======== TEXTE À LIRE

Entreprenariat : nouveau statut, nouvel élan

S’installer à son compte séduit toujours autant. En trois ans, le rythme des créations d’entreprise a ralenti mais celles-ci sont tout de même plus importantes en 2008 que les deux années précédentes. Dernier exemple en date de la création d’entreprise, plus de 30 000 personnes se sont laissé tenter par le statut d’auto-entrepreneur.

La crise économique que connaît la France en ce début d’année 2009 relance les problématiques autour de l’emploi. Or l’esprit d’entreprise n’est pas mort et la volonté d’entreprendre l’est encore moins.  Le statut fiscalement avantageux de la formule de l’auto-entrepreneur et la simplicité de sa mise en œuvre, pour un public allant des étudiants aux retraités, relance l’idée selon laquelle l’emploi peut résister à la morosité ambiante. Cependant, ce statut n’est réservé qu’aux micro-entreprises dont le chiffre d’affaires est inférieur à 80 000€ pour les activités commerciales, et à 32 000 € pour les prestations de services.

================
======== DONNÉES FOURNIES

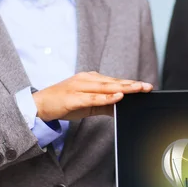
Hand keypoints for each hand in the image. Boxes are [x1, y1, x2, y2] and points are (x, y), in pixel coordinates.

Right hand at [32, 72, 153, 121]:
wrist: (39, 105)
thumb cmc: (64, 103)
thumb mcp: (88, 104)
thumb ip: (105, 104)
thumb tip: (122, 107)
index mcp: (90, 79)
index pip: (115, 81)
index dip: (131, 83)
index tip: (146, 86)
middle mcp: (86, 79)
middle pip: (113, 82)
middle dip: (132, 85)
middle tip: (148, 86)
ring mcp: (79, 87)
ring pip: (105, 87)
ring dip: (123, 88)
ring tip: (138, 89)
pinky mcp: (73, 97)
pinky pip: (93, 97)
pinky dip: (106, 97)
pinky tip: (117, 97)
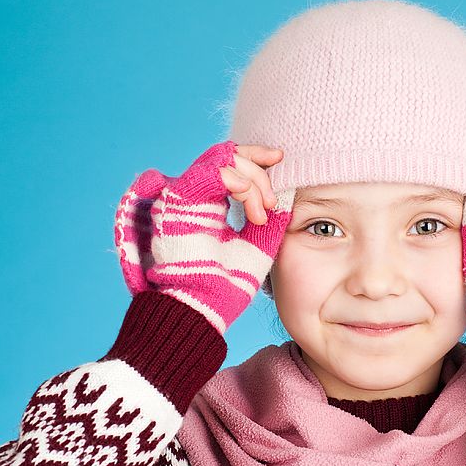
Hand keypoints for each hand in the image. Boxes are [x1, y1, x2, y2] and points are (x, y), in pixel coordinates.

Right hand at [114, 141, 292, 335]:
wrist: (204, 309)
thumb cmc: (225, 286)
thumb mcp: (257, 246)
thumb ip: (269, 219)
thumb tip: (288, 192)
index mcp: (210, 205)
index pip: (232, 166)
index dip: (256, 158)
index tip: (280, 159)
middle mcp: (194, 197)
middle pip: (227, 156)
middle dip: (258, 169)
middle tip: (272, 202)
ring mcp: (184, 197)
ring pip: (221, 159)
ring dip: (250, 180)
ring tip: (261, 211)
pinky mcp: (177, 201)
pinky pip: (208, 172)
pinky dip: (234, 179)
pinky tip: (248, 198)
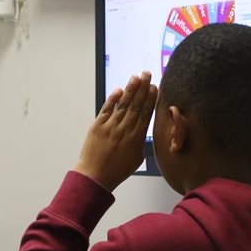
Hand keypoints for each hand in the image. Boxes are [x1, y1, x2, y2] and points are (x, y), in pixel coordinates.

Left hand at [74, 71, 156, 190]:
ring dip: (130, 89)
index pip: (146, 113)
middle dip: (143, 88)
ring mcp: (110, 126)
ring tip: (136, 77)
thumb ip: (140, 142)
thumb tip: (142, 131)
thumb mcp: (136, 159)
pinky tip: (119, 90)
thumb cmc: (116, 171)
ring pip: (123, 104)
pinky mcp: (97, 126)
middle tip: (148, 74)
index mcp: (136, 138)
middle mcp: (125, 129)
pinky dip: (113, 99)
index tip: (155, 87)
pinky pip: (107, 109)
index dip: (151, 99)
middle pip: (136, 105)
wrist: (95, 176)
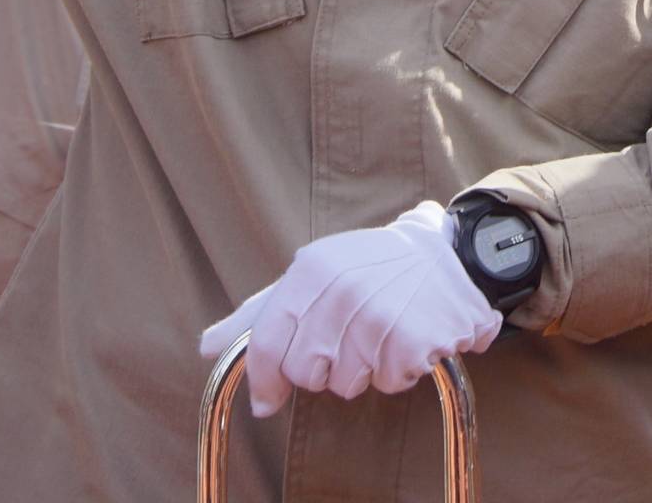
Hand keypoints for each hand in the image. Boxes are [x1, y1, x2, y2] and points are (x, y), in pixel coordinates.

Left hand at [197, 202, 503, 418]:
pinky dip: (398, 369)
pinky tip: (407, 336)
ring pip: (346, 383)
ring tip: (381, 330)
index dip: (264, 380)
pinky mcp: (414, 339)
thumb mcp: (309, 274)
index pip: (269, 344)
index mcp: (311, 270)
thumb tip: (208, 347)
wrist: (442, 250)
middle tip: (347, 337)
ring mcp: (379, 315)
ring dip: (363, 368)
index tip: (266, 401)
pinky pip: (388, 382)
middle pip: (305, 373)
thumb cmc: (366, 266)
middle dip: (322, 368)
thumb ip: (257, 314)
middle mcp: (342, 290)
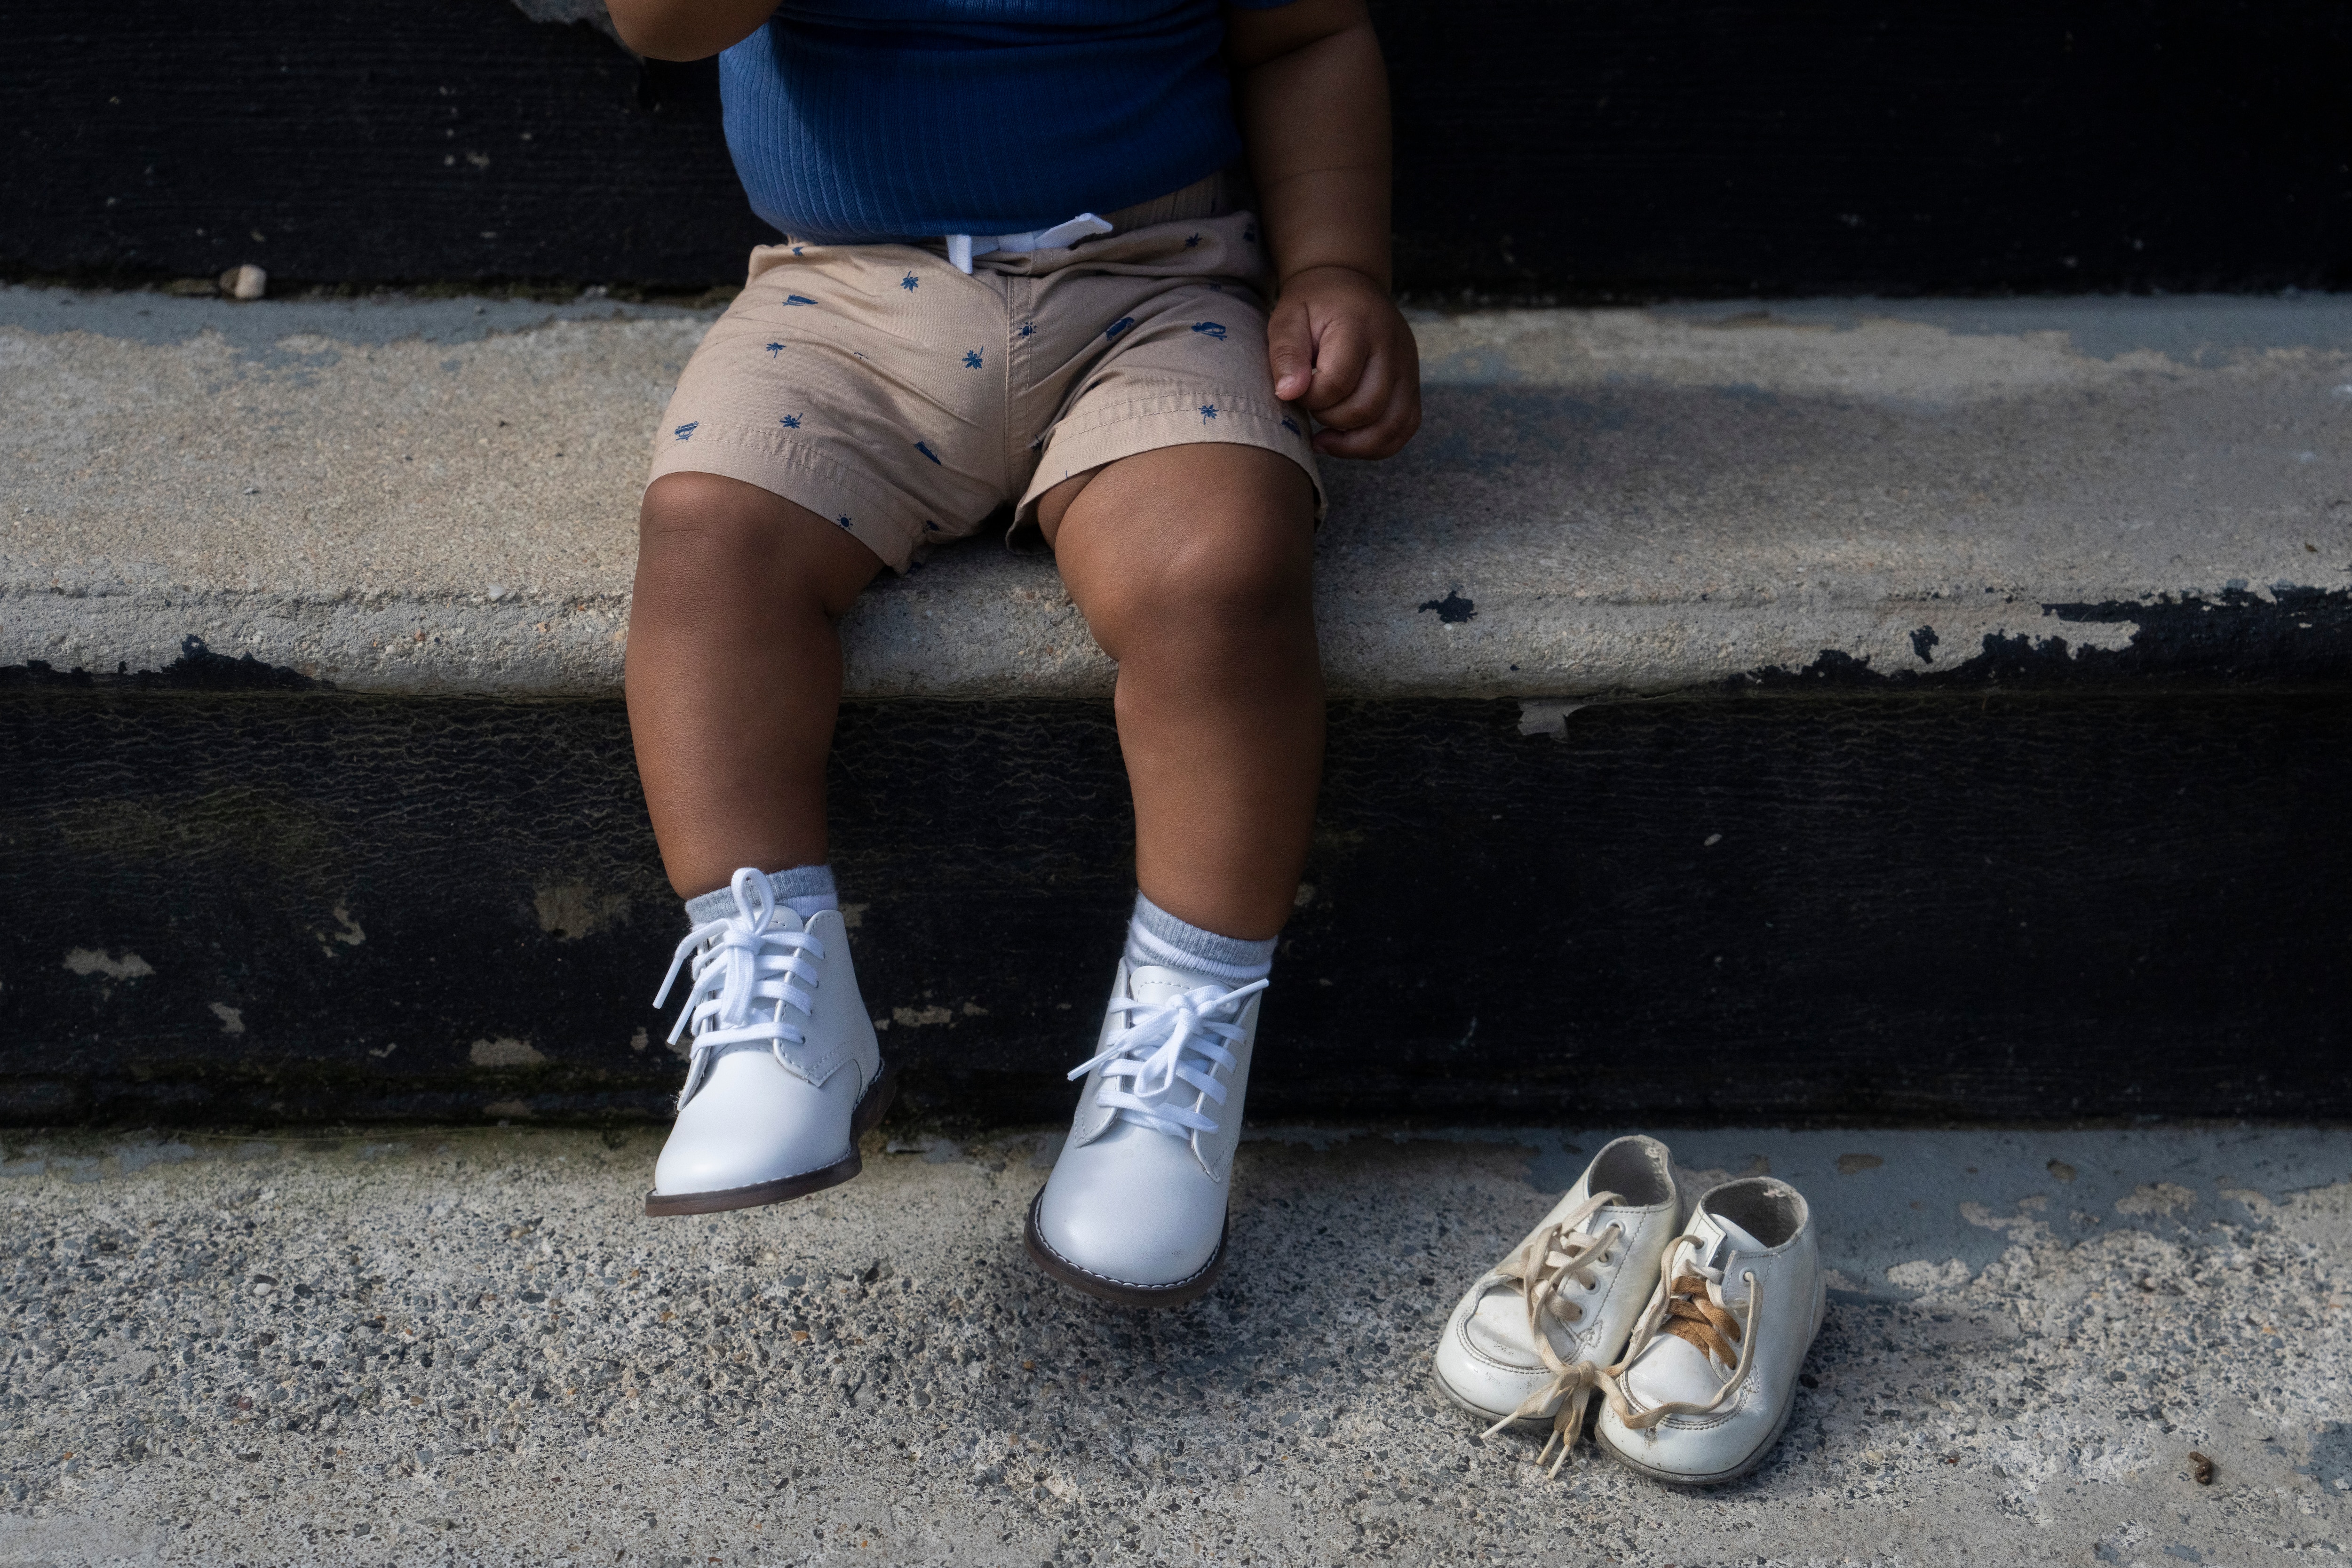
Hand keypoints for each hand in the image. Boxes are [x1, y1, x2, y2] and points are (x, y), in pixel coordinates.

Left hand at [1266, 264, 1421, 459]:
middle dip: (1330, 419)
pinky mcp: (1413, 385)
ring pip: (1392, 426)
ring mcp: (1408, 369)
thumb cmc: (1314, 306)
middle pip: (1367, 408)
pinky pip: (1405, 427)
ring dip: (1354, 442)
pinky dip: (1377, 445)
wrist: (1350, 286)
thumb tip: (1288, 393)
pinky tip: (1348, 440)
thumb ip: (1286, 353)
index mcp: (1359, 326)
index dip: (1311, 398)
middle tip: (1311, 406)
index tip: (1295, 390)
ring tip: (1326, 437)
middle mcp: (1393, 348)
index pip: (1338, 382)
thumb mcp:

================

> LISTE DES CONSIGNES
(a) Extrayez du texte sur la création d'entreprise le passage qui commence aux mots « La crise économique » et s'arrête après « prestations de services. ».
(b) Rédigez la suite du texte sur la création d'entreprise à partir de sa dernière phrase.

> RÉPONSES ATTENDUES
(a)
La crise économique que connaît la France en ce début d’année 2009 relance les problématiques autour de l’emploi. Or l’esprit d’entreprise n’est pas mort et la volonté d’entreprendre l’est encore moins.  Le statut fiscalement avantageux de la formule de l’auto-entrepreneur et la simplicité de sa mise en œuvre, pour un public allant des étudiants aux retraités, relance l’idée selon laquelle l’emploi peut résister à la morosité ambiante. Cependant, ce statut n’est réservé qu’aux micro-entreprises dont le chiffre d’affaires est inférieur à 80 000€ pour les activités commerciales, et à 32 000 € pour les prestations de services.

(b)
2. L’emploi relatif à la création d’entreprise

Certains secteurs d’activité résistent mieux à la crise que d’autres. Ainsi, l’agroalimentaire, l’éducation, la santé, l’action sociale et les services aux entreprises ont connu une hausse des créations d’entreprise dans leur domaine respectif. La tendance s’inverse dans l’immobilier, l’industrie, la construction et les services financiers. L’emploi relatif à la création d’entreprise 2009 est plus difficile à chiffrer, d’abord parce que de nombreuses entreprises vont être créées avec pour unique salarié, l’entrepreneur, ensuite parce que le chômage est peut-être la principale raison qui pousse les Français à lancer leur propre business. Pourtant 31% se disent prêt à se lancer dans l’aventure contre à peine 21% il y a deux ans. Enfin, les seniors accordent une grande importance à l’entreprenariat. Les plus de 50 ans représentent aujourd’hui 16% des créations d’entreprise.